On Monday, news was swirling that Carlyle Group LP (NASDAQ:CG) was moving forward in its acquisition of the asset manager, TCW Group Inc. The private equity firm was set to hold a meeting with its board of directors to approve a possible cash and stock deal.

Carlyle Group

Fast forward three days later and it appears the deal is a wrap.

According to the Wall Street Journal, the news may be announced as soon as the end of the trading day for Paris. The French bank, Societe Generale SA (EPA:GLE), has a majority ownership in TCW, which has around $127 billion in assets under management.

What will each firm get from the transaction?

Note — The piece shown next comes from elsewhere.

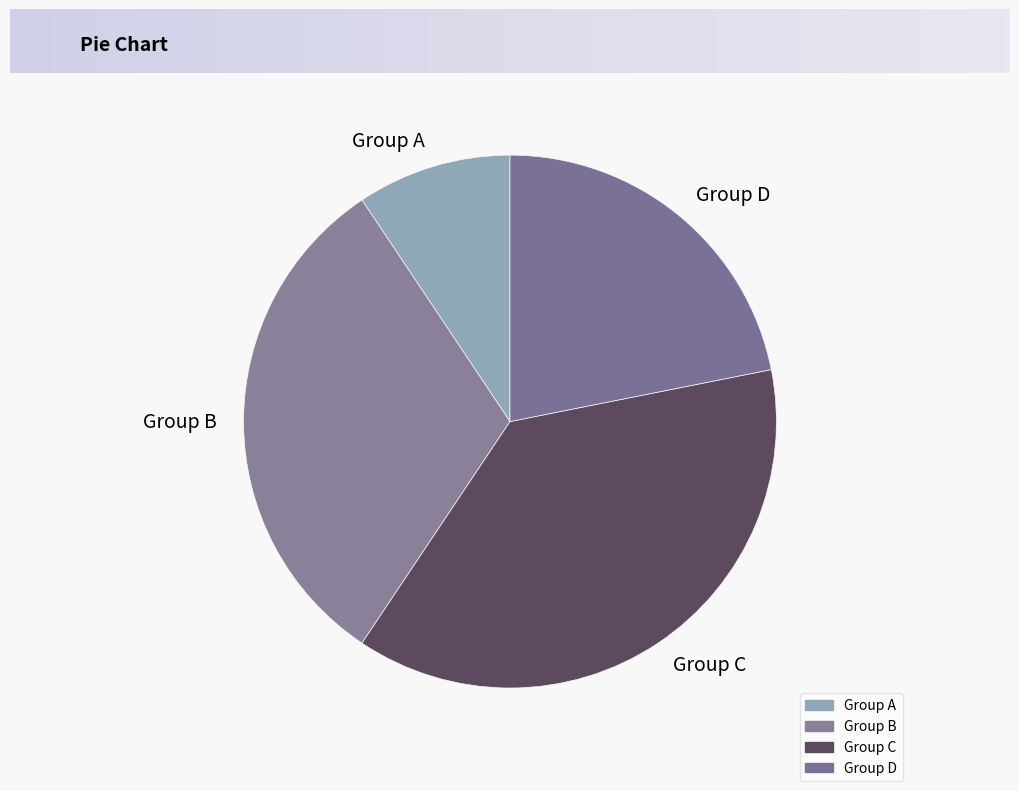

True or false: Group C accounts for 32% of the total.

False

Carlyle Group LP (NASDAQ:CG) is expected to take a majority stake from Societe Generale via a private-equity fund. It will acquire the company as a portfolio company, not a strategic purchase.

For TCW, its management will receive a minority interest, according to Bloomberg. This comes as TCW employees already have a chunk of ownership in the company; they will now have an opportunity to see this stake grow.

Sale Makes Sense for Société Générale

For Société Générale, the sale comes at a good time. It has been slashing costs and selling assets to bring in cash, as it works toward compliance for the new capital targets placed on European banks during the current financial crisis.

The French bank had previously set a goal last September to obtain EUR 4 billion through asset sales. During the last few years, it has been moving away from its asset-management interests, both domestically and internationally, including an exit from business in Korea and the U.K.

With the sale, it will end an 11-year relationship between the two entities. Société Générale took a controlling interest in the asset manager back in 2001 for approximately $880 million, but over time, increased its share to 85 percent. Recently, the bank wrote down its TCW position by EUR 200 million.

The news of divesting TCW was just a matter of time. Rewind to 2009 and the bank said it would spin off TCW in a stock offering, reported the Wall Street Journal. It appeared to be moving  forward by hiring Citigroup Inc. (NYSE:C) to help review strategic options for TCW.

This contributed to the firm’s contentious break up with its bond trader, Jeffrey Gundlach; he oversaw around 60% of the firm’s assets.

It was an ugly split as TCW and Gundlach needed assistance from the courts for his exit. TCW alleged Gundlach took firm trade secrets with him, while Gundlach’s side of the story was the firm owed him millions of dollars in back wages.

Gundlach has since established his own fixed income firm, Doubleline Capital LP (DBLEX), and supposedly poached former TCW employees to join him.

With the news of the TCW acquisition, Carlyle is up 1.94 percent to $24.81.